-------- RECORDS PROVIDED --------

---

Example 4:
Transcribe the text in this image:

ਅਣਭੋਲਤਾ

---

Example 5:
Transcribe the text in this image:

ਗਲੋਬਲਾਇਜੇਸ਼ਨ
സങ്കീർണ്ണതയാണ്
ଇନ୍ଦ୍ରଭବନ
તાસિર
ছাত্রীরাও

--------
-------- RECORDS PROVIDED --------

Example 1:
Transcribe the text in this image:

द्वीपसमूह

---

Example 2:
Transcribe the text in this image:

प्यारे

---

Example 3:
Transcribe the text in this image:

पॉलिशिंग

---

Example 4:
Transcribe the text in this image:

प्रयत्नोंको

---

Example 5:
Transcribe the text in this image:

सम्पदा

--------

WORK REQUEST
Check each line of the entries above, and show every one holding the word "Example".

RESPONSE TO THE TASK
Example 4:
Example 5:
Example 1:
Example 2:
Example 3:
Example 4:
Example 5:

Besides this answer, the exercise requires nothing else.